Fiore menghitung semua utang adiknya. Dari mulai utang beras, cemilan, hingga kebutuhan sehari-hari seperti sabun, sampo, dan gas. Pemilik warung orang yang baik, memberikan semua yang diminta Fariz karena tahu kalau Fiore yang akan bertanggung jawab. Total utang nyaris mencapai satu juta, dan Fiore melunasi semua. Memberikan sedikit deposito untuk pembelian selanjutnya. Pemilik warung, seorang perempuan paryh baya bertubuh gempal tersenyum lebar menerima uang dari Fiore.
"Kamu ini gadis yang baik, Fiore. Kebutuhan Fariz dan mamanya kamu yang tanggung. Padahal sebagai anak kamu nggak ada kewajiban untuk itu."
"Mau gimana, Bu. Yang penting adik saya bisa makan."
"Kasihan Fariz, masak dan bebersih rumah sendiri karena mamanya yang tolol itu sibuk pacaran dan judi."
Hati Fiore tidak nyaman saat mendengar cerita tentang Fariz. Adiknya yang cacat harus hidup menderita bersama Dornia yang sama sekali tidak bertanggung jawab. Kalau bukan karena dirinya, Fariz tidak akan bisa sekolah dan makan. Ia menyesal tidak bisa menjaga adiknya sekolah, sudah pasti Fariz dibuli karena kondisi tubuhnya. Fiore hanya bisa menghela napas panjang, merasa bersalah tapi juga tidak berdaya. Keadaan memaksanya untuk keluar dari rumah itu.
"Kalau aku tetap di sana, pasti mati digebuki, Bu."
Pemilik warung mengangguk dengan wajah muram. "Memang, keputusanmu sudah tepat untuk tidak lagi tinggal di sana.

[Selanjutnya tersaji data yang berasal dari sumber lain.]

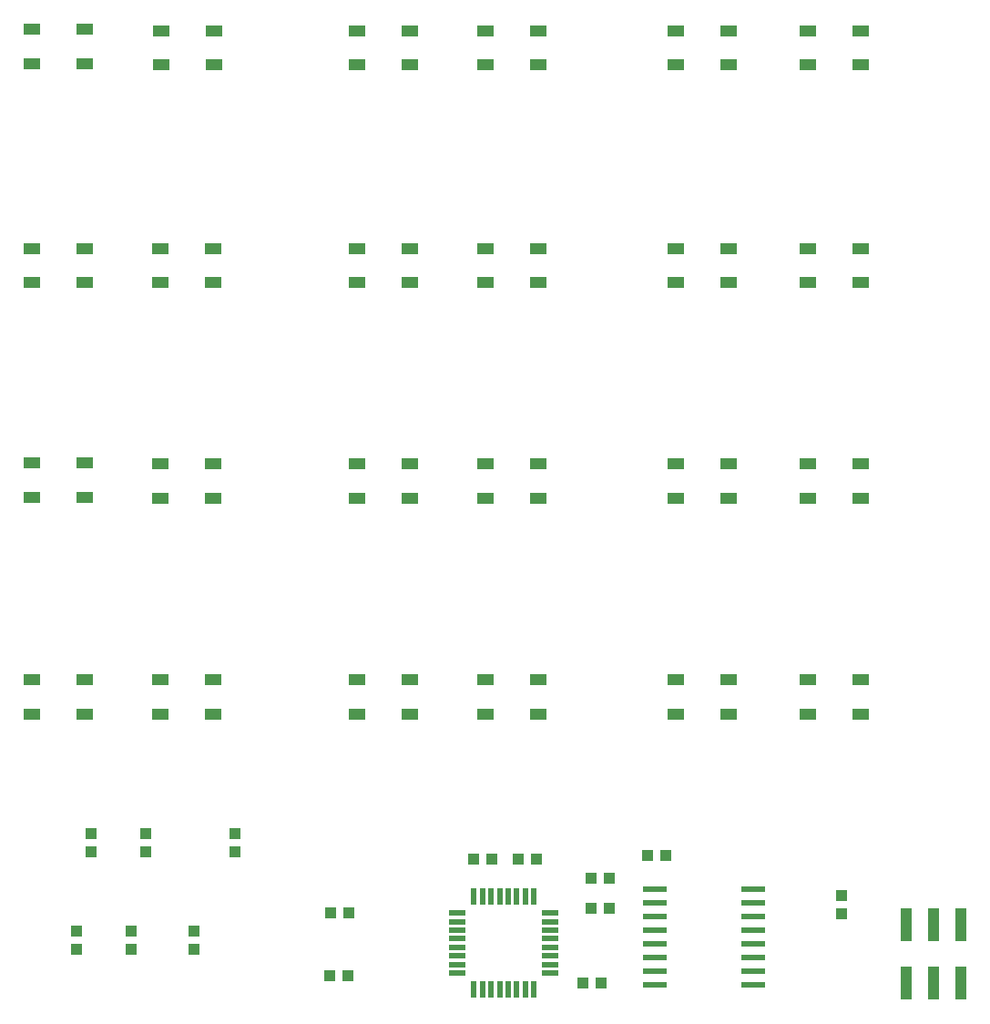
<source format=gtp>
G75*
%MOIN*%
%OFA0B0*%
%FSLAX25Y25*%
%IPPOS*%
%LPD*%
%AMOC8*
5,1,8,0,0,1.08239X$1,22.5*
%
%ADD10R,0.05906X0.03937*%
%ADD11R,0.03937X0.12205*%
%ADD12R,0.05906X0.02165*%
%ADD13R,0.02165X0.05906*%
%ADD14R,0.04331X0.03937*%
%ADD15R,0.03937X0.04331*%
%ADD16R,0.08661X0.02362*%
D10*
X0108989Y0112991D03*
X0108989Y0125590D03*
X0128280Y0125590D03*
X0128280Y0112991D03*
X0156233Y0112991D03*
X0156233Y0125590D03*
X0175524Y0125590D03*
X0175524Y0112991D03*
X0228044Y0112991D03*
X0228044Y0125590D03*
X0247335Y0125590D03*
X0247335Y0112991D03*
X0275170Y0112991D03*
X0275170Y0125590D03*
X0294461Y0125590D03*
X0294461Y0112991D03*
X0344855Y0112991D03*
X0344855Y0125590D03*
X0364146Y0125590D03*
X0364146Y0112991D03*
X0393044Y0112991D03*
X0393044Y0125590D03*
X0412335Y0125590D03*
X0412335Y0112991D03*
X0412335Y0191928D03*
X0412335Y0204527D03*
X0393044Y0204527D03*
X0393044Y0191928D03*
X0364146Y0191928D03*
X0364146Y0204527D03*
X0344855Y0204527D03*
X0344855Y0191928D03*
X0294461Y0191928D03*
X0294461Y0204527D03*
X0275170Y0204527D03*
X0275170Y0191928D03*
X0247335Y0191928D03*
X0247335Y0204527D03*
X0228044Y0204527D03*
X0228044Y0191928D03*
X0175524Y0191928D03*
X0175524Y0204527D03*
X0156233Y0204527D03*
X0156233Y0191928D03*
X0128280Y0192322D03*
X0128280Y0204921D03*
X0108989Y0204921D03*
X0108989Y0192322D03*
X0108989Y0270708D03*
X0108989Y0283306D03*
X0128280Y0283306D03*
X0128280Y0270708D03*
X0156233Y0270708D03*
X0156233Y0283306D03*
X0175524Y0283306D03*
X0175524Y0270708D03*
X0228044Y0270708D03*
X0228044Y0283306D03*
X0247335Y0283306D03*
X0247335Y0270708D03*
X0275170Y0270708D03*
X0275170Y0283306D03*
X0294461Y0283306D03*
X0294461Y0270708D03*
X0344855Y0270708D03*
X0344855Y0283306D03*
X0364146Y0283306D03*
X0364146Y0270708D03*
X0393044Y0270708D03*
X0393044Y0283306D03*
X0412335Y0283306D03*
X0412335Y0270708D03*
X0412335Y0350393D03*
X0412335Y0362991D03*
X0393044Y0362991D03*
X0393044Y0350393D03*
X0364146Y0350393D03*
X0364146Y0362991D03*
X0344855Y0362991D03*
X0344855Y0350393D03*
X0294461Y0350393D03*
X0294461Y0362991D03*
X0275170Y0362991D03*
X0275170Y0350393D03*
X0247335Y0350393D03*
X0247335Y0362991D03*
X0228044Y0362991D03*
X0228044Y0350393D03*
X0175642Y0350393D03*
X0175642Y0362991D03*
X0156351Y0362991D03*
X0156351Y0350393D03*
X0128280Y0350787D03*
X0128280Y0363385D03*
X0108989Y0363385D03*
X0108989Y0350787D03*
D11*
X0429107Y0035826D03*
X0439107Y0035826D03*
X0449107Y0035826D03*
X0449107Y0014566D03*
X0439107Y0014566D03*
X0429107Y0014566D03*
D12*
X0298753Y0018110D03*
X0298753Y0021259D03*
X0298753Y0024409D03*
X0298753Y0027558D03*
X0298753Y0030708D03*
X0298753Y0033858D03*
X0298753Y0037007D03*
X0298753Y0040157D03*
X0264894Y0040157D03*
X0264894Y0037007D03*
X0264894Y0033858D03*
X0264894Y0030708D03*
X0264894Y0027558D03*
X0264894Y0024409D03*
X0264894Y0021259D03*
X0264894Y0018110D03*
D13*
X0270800Y0012204D03*
X0273949Y0012204D03*
X0277099Y0012204D03*
X0280249Y0012204D03*
X0283398Y0012204D03*
X0286548Y0012204D03*
X0289698Y0012204D03*
X0292847Y0012204D03*
X0292847Y0046062D03*
X0289698Y0046062D03*
X0286548Y0046062D03*
X0283398Y0046062D03*
X0280249Y0046062D03*
X0277099Y0046062D03*
X0273949Y0046062D03*
X0270800Y0046062D03*
D14*
X0125485Y0026968D03*
X0125485Y0033661D03*
X0145485Y0033661D03*
X0145485Y0026968D03*
X0168398Y0026968D03*
X0168398Y0033661D03*
X0183280Y0062401D03*
X0183280Y0069094D03*
X0150603Y0069094D03*
X0150603Y0062401D03*
X0130603Y0062401D03*
X0130603Y0069094D03*
X0218241Y0040354D03*
X0224934Y0040354D03*
X0224863Y0017173D03*
X0218170Y0017173D03*
X0405509Y0039984D03*
X0405509Y0046677D03*
D15*
X0341138Y0061362D03*
X0334446Y0061362D03*
X0320272Y0052858D03*
X0313579Y0052858D03*
X0313579Y0041991D03*
X0320272Y0041991D03*
X0293871Y0059881D03*
X0287178Y0059881D03*
X0277375Y0059881D03*
X0270682Y0059881D03*
X0310593Y0014645D03*
X0317286Y0014645D03*
D16*
X0337005Y0013822D03*
X0337005Y0018822D03*
X0337005Y0023822D03*
X0337005Y0028822D03*
X0337005Y0033822D03*
X0337005Y0038822D03*
X0337005Y0043822D03*
X0337005Y0048822D03*
X0373225Y0048822D03*
X0373225Y0043822D03*
X0373225Y0038822D03*
X0373225Y0033822D03*
X0373225Y0028822D03*
X0373225Y0023822D03*
X0373225Y0018822D03*
X0373225Y0013822D03*
M02*

</source>
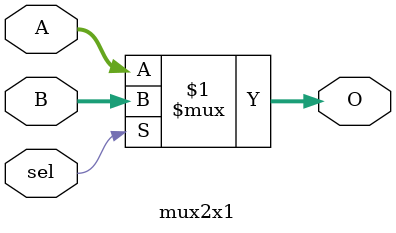
<source format=v>
module mux2x1 #(
    parameter WIDTH = 32
) (
    input sel,
    input [WIDTH -1:0] A,B,
    output [WIDTH -1:0] O
);

    assign O = (sel)? B : A;
    
endmodule
</source>
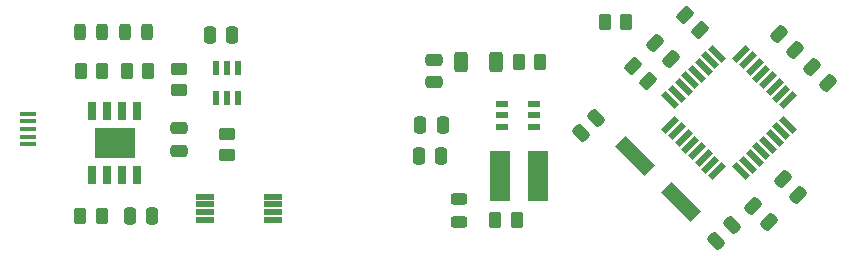
<source format=gbr>
%TF.GenerationSoftware,KiCad,Pcbnew,7.0.5*%
%TF.CreationDate,2024-05-20T19:12:35+03:00*%
%TF.ProjectId,Tempuino,54656d70-7569-46e6-9f2e-6b696361645f,rev?*%
%TF.SameCoordinates,Original*%
%TF.FileFunction,Paste,Top*%
%TF.FilePolarity,Positive*%
%FSLAX46Y46*%
G04 Gerber Fmt 4.6, Leading zero omitted, Abs format (unit mm)*
G04 Created by KiCad (PCBNEW 7.0.5) date 2024-05-20 19:12:35*
%MOMM*%
%LPD*%
G01*
G04 APERTURE LIST*
G04 Aperture macros list*
%AMRoundRect*
0 Rectangle with rounded corners*
0 $1 Rounding radius*
0 $2 $3 $4 $5 $6 $7 $8 $9 X,Y pos of 4 corners*
0 Add a 4 corners polygon primitive as box body*
4,1,4,$2,$3,$4,$5,$6,$7,$8,$9,$2,$3,0*
0 Add four circle primitives for the rounded corners*
1,1,$1+$1,$2,$3*
1,1,$1+$1,$4,$5*
1,1,$1+$1,$6,$7*
1,1,$1+$1,$8,$9*
0 Add four rect primitives between the rounded corners*
20,1,$1+$1,$2,$3,$4,$5,0*
20,1,$1+$1,$4,$5,$6,$7,0*
20,1,$1+$1,$6,$7,$8,$9,0*
20,1,$1+$1,$8,$9,$2,$3,0*%
%AMRotRect*
0 Rectangle, with rotation*
0 The origin of the aperture is its center*
0 $1 length*
0 $2 width*
0 $3 Rotation angle, in degrees counterclockwise*
0 Add horizontal line*
21,1,$1,$2,0,0,$3*%
G04 Aperture macros list end*
%ADD10R,0.977900X0.558800*%
%ADD11RoundRect,0.250000X0.312500X0.625000X-0.312500X0.625000X-0.312500X-0.625000X0.312500X-0.625000X0*%
%ADD12R,0.550000X1.200000*%
%ADD13RoundRect,0.250000X-0.262500X-0.450000X0.262500X-0.450000X0.262500X0.450000X-0.262500X0.450000X0*%
%ADD14RoundRect,0.243750X0.456250X-0.243750X0.456250X0.243750X-0.456250X0.243750X-0.456250X-0.243750X0*%
%ADD15RoundRect,0.250000X0.262500X0.450000X-0.262500X0.450000X-0.262500X-0.450000X0.262500X-0.450000X0*%
%ADD16RoundRect,0.250000X0.503814X0.132583X0.132583X0.503814X-0.503814X-0.132583X-0.132583X-0.503814X0*%
%ADD17RoundRect,0.250000X0.159099X-0.512652X0.512652X-0.159099X-0.159099X0.512652X-0.512652X0.159099X0*%
%ADD18RotRect,3.500000X1.200000X135.000000*%
%ADD19R,1.803400X4.292600*%
%ADD20RoundRect,0.250000X0.250000X0.475000X-0.250000X0.475000X-0.250000X-0.475000X0.250000X-0.475000X0*%
%ADD21RoundRect,0.250000X-0.475000X0.250000X-0.475000X-0.250000X0.475000X-0.250000X0.475000X0.250000X0*%
%ADD22RotRect,1.600000X0.550000X135.000000*%
%ADD23RotRect,1.600000X0.550000X45.000000*%
%ADD24RoundRect,0.250000X0.450000X-0.262500X0.450000X0.262500X-0.450000X0.262500X-0.450000X-0.262500X0*%
%ADD25RoundRect,0.250000X-0.450000X0.262500X-0.450000X-0.262500X0.450000X-0.262500X0.450000X0.262500X0*%
%ADD26RoundRect,0.020000X-0.760000X-0.180000X0.760000X-0.180000X0.760000X0.180000X-0.760000X0.180000X0*%
%ADD27R,0.700000X1.525000*%
%ADD28R,3.402000X2.513000*%
%ADD29R,1.350000X0.400000*%
%ADD30RoundRect,0.243750X-0.243750X-0.456250X0.243750X-0.456250X0.243750X0.456250X-0.243750X0.456250X0*%
%ADD31RoundRect,0.243750X0.243750X0.456250X-0.243750X0.456250X-0.243750X-0.456250X0.243750X-0.456250X0*%
%ADD32RoundRect,0.250000X-0.512652X-0.159099X-0.159099X-0.512652X0.512652X0.159099X0.159099X0.512652X0*%
%ADD33RoundRect,0.250000X0.512652X0.159099X0.159099X0.512652X-0.512652X-0.159099X-0.159099X-0.512652X0*%
G04 APERTURE END LIST*
D10*
%TO.C,U3*%
X105500000Y-85600002D03*
X105500000Y-84650001D03*
X105500000Y-83700000D03*
X102769500Y-83700000D03*
X102769500Y-84650001D03*
X102769500Y-85600002D03*
%TD*%
D11*
%TO.C,R4*%
X102262500Y-80100000D03*
X99337500Y-80100000D03*
%TD*%
D12*
%TO.C,IC1*%
X78550000Y-83200000D03*
X79500000Y-83200000D03*
X80450000Y-83200000D03*
X80450000Y-80600000D03*
X78550000Y-80600000D03*
X79500000Y-80600000D03*
%TD*%
D13*
%TO.C,R11*%
X102187500Y-93500000D03*
X104012500Y-93500000D03*
%TD*%
D14*
%TO.C,D3*%
X99100000Y-93637500D03*
X99100000Y-91762500D03*
%TD*%
D15*
%TO.C,R10*%
X111487500Y-76700000D03*
X113312500Y-76700000D03*
%TD*%
D16*
%TO.C,R9*%
X118254765Y-76154765D03*
X119545235Y-77445235D03*
%TD*%
D17*
%TO.C,C13*%
X122271751Y-93928249D03*
X120928249Y-95271751D03*
%TD*%
%TO.C,C12*%
X110771751Y-84828249D03*
X109428249Y-86171751D03*
%TD*%
D18*
%TO.C,Y1*%
X114055456Y-88055456D03*
X117944544Y-91944544D03*
%TD*%
D15*
%TO.C,R5*%
X106012500Y-80100000D03*
X104187500Y-80100000D03*
%TD*%
D19*
%TO.C,L1*%
X105800200Y-89800000D03*
X102599800Y-89800000D03*
%TD*%
D20*
%TO.C,C11*%
X97650000Y-88100000D03*
X95750000Y-88100000D03*
%TD*%
D21*
%TO.C,C10*%
X97000000Y-79950000D03*
X97000000Y-81850000D03*
%TD*%
D20*
%TO.C,C9*%
X97750000Y-85500000D03*
X95850000Y-85500000D03*
%TD*%
D22*
%TO.C,U2*%
X117014897Y-83374695D03*
X117580583Y-82809010D03*
X118146268Y-82243324D03*
X118711953Y-81677639D03*
X119277639Y-81111953D03*
X119843324Y-80546268D03*
X120409010Y-79980583D03*
X120974695Y-79414897D03*
D23*
X123025305Y-79414897D03*
X123590990Y-79980583D03*
X124156676Y-80546268D03*
X124722361Y-81111953D03*
X125288047Y-81677639D03*
X125853732Y-82243324D03*
X126419417Y-82809010D03*
X126985103Y-83374695D03*
D22*
X126985103Y-85425305D03*
X126419417Y-85990990D03*
X125853732Y-86556676D03*
X125288047Y-87122361D03*
X124722361Y-87688047D03*
X124156676Y-88253732D03*
X123590990Y-88819417D03*
X123025305Y-89385103D03*
D23*
X120974695Y-89385103D03*
X120409010Y-88819417D03*
X119843324Y-88253732D03*
X119277639Y-87688047D03*
X118711953Y-87122361D03*
X118146268Y-86556676D03*
X117580583Y-85990990D03*
X117014897Y-85425305D03*
%TD*%
D24*
%TO.C,R8*%
X79500000Y-88012500D03*
X79500000Y-86187500D03*
%TD*%
D25*
%TO.C,R7*%
X75400000Y-80687500D03*
X75400000Y-82512500D03*
%TD*%
D13*
%TO.C,R6*%
X67075000Y-93200000D03*
X68900000Y-93200000D03*
%TD*%
%TO.C,R3*%
X67087500Y-80900000D03*
X68912500Y-80900000D03*
%TD*%
D15*
%TO.C,R2*%
X72812500Y-80900000D03*
X70987500Y-80900000D03*
%TD*%
D16*
%TO.C,R1*%
X113854765Y-80454765D03*
X115145235Y-81745235D03*
%TD*%
D26*
%TO.C,Q1*%
X77620000Y-91525000D03*
X77620000Y-92175000D03*
X77620000Y-92825000D03*
X77620000Y-93475000D03*
X83380000Y-93475000D03*
X83380000Y-92825000D03*
X83380000Y-92175000D03*
X83380000Y-91525000D03*
%TD*%
D27*
%TO.C,J6*%
X68095000Y-89712000D03*
X69365000Y-89712000D03*
X70635000Y-89712000D03*
X71905000Y-89712000D03*
X71905000Y-84288000D03*
X70635000Y-84288000D03*
X69365000Y-84288000D03*
X68095000Y-84288000D03*
D28*
X70000000Y-87000000D03*
%TD*%
D29*
%TO.C,J4*%
X62675000Y-84500000D03*
X62675000Y-85150000D03*
X62675000Y-87100000D03*
X62675000Y-86450000D03*
X62675000Y-85800000D03*
%TD*%
D30*
%TO.C,D2*%
X67062500Y-77600000D03*
X68937500Y-77600000D03*
%TD*%
D31*
%TO.C,D1*%
X70862500Y-77600000D03*
X72737500Y-77600000D03*
%TD*%
D20*
%TO.C,C8*%
X79950000Y-77800000D03*
X78050000Y-77800000D03*
%TD*%
D21*
%TO.C,C7*%
X75400000Y-85750000D03*
X75400000Y-87650000D03*
%TD*%
D20*
%TO.C,C6*%
X73150000Y-93200000D03*
X71250000Y-93200000D03*
%TD*%
D32*
%TO.C,C5*%
X127871751Y-91371751D03*
X126528249Y-90028249D03*
%TD*%
%TO.C,C4*%
X125371751Y-93671751D03*
X124028249Y-92328249D03*
%TD*%
D33*
%TO.C,C3*%
X126228249Y-77728249D03*
X127571751Y-79071751D03*
%TD*%
D32*
%TO.C,C2*%
X130371751Y-81871751D03*
X129028249Y-80528249D03*
%TD*%
%TO.C,C1*%
X117071751Y-79871751D03*
X115728249Y-78528249D03*
%TD*%
M02*

</source>
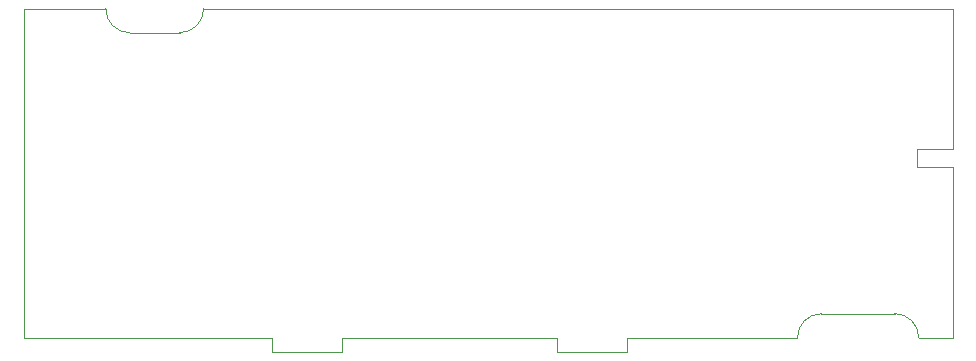
<source format=gm1>
G04 #@! TF.GenerationSoftware,KiCad,Pcbnew,(5.1.5)-3*
G04 #@! TF.CreationDate,2020-07-28T19:33:27-07:00*
G04 #@! TF.ProjectId,Main Board,4d61696e-2042-46f6-9172-642e6b696361,rev?*
G04 #@! TF.SameCoordinates,Original*
G04 #@! TF.FileFunction,Profile,NP*
%FSLAX46Y46*%
G04 Gerber Fmt 4.6, Leading zero omitted, Abs format (unit mm)*
G04 Created by KiCad (PCBNEW (5.1.5)-3) date 2020-07-28 19:33:27*
%MOMM*%
%LPD*%
G04 APERTURE LIST*
%ADD10C,0.050000*%
G04 APERTURE END LIST*
D10*
X185780000Y-83750000D02*
X185780000Y-95600000D01*
X185780000Y-97160000D02*
X185780000Y-108030000D01*
X185780000Y-108030000D02*
X185780000Y-111610000D01*
X182917382Y-111610000D02*
X183897382Y-111610000D01*
X183897382Y-111610000D02*
X185780000Y-111610000D01*
X122377382Y-83750000D02*
X185780000Y-83750000D01*
X116107382Y-85787382D02*
X120340000Y-85787382D01*
X122377382Y-83750000D02*
G75*
G02X120340000Y-85787382I-2037382J0D01*
G01*
X107120000Y-83750000D02*
X114070000Y-83750000D01*
X116107382Y-85787382D02*
G75*
G02X114070000Y-83750000I0J2037382D01*
G01*
X172638000Y-111610000D02*
X163718000Y-111610000D01*
X180880000Y-109572618D02*
G75*
G02X182917382Y-111610000I0J-2037382D01*
G01*
X174675382Y-109572618D02*
X180880000Y-109572618D01*
X172638000Y-111610000D02*
G75*
G02X174675382Y-109572618I2037382J0D01*
G01*
X158190000Y-111610000D02*
X163718000Y-111610000D01*
X128158000Y-111630000D02*
X107120000Y-111630000D01*
X158190000Y-112830000D02*
X158190000Y-111610000D01*
X128158000Y-111630000D02*
X128158000Y-112830000D01*
X134090000Y-111620000D02*
X134090000Y-112830000D01*
X152250000Y-111620000D02*
X134090000Y-111620000D01*
X152250000Y-112830000D02*
X152250000Y-111620000D01*
X128158000Y-112830000D02*
X134090000Y-112830000D01*
X152250000Y-112830000D02*
X158190000Y-112830000D01*
X107120000Y-111630000D02*
X107120000Y-111280000D01*
X107120000Y-83750000D02*
X107120000Y-111280000D01*
X182800000Y-97160000D02*
X185780000Y-97160000D01*
X182800000Y-95600000D02*
X182800000Y-97160000D01*
X185780000Y-95600000D02*
X182800000Y-95600000D01*
M02*

</source>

Jangan merasa bersalah, Fiore. Lagipula, tinggal di luar bikin kamu lebih bebas untuk kuliah dan kerja. Ngomong-ngomong, tadi aku udah bilang belum kalau Dornia punya pacar baru?"
Fiore mengangguk. "Sudah, Bu."
"Perempuan itu bukan lagi istri almarhum papamu. Dia tidak lagi punya hubungan denganmu. Apalagi pacarbya sekarang tinggal di rumah susun itu. Bukannya itu milik papamu?"
"Iya, Bu."
"Berarti milikmu dan Fariz. Gugat aja biar perempuan itu tahu diri." Pemilik warung terlihat sangat jengkel setiap kali bicara soal Dornia. Kebenciannya terlihat jelas dan tidak ditutupi. "Kamu tunggu di sini, biar suamiku manggil Fariz."
Duduk di bangku kayu depan warung sambil makan kerupuk, pikiran Fiore melayang pada ide tentang menjual rumah susun miliknya. Ia dengan senang hati melakukan itu, mengusir Diorna dan merawat Fariz. Namun, tidak semudah itu melakukannya karena Diorna menyembunyikan sertifikat. Ia harus menemukan lebih dulu sebelum menjualnya.
"Kak Fiore!"
Fariz berteriak, berjalan terpincang-pincang dengan tongkat di tangan. Fioter tersenyum lebar, mengembangkan lengan.
"Fariz, gimana kabarmu? Baik saja'kan?"
Fariz mengangguk. "Iya, Kak. Makasih udah beliin beras dan lainnya."
"Kamu masak sendiri? Kenapa nggak beli di warung?"
"Kalau beli warung nggak cukup, Kak. Soalnya Mama dan temannya suka minta. Kalau Fariz beli beberapa bungkus, mahal Kak."
"Mereka nggak maksa kamu beli di warung nasi?"
"Mama nyurih tapi Fariz nolak. Kasihan Kakak kalau keluar uang banyak-banyak."
Hati Fiore tersentuh dengan sikap adiknya yang tulus. Tidak tega meninggalkan Fariz sendirian di sini tapi demi masa depan harus dilakukan.
"Kalau Fariz capek masak, pingin makan enak, minta sama Bu Pemilik warung ini atau warung nasi untuk bantu beli. Nanti kakak yang bayar."
"Iya, Kak. Kok aku nggak lihat Kak Rexton?" Fariz celingukan, pandangannya mengitari sekitar.
Fiore tersenyum, mengusap pipi adiknya. "Kak Rexton lagi kerja. Nggak bisa datang."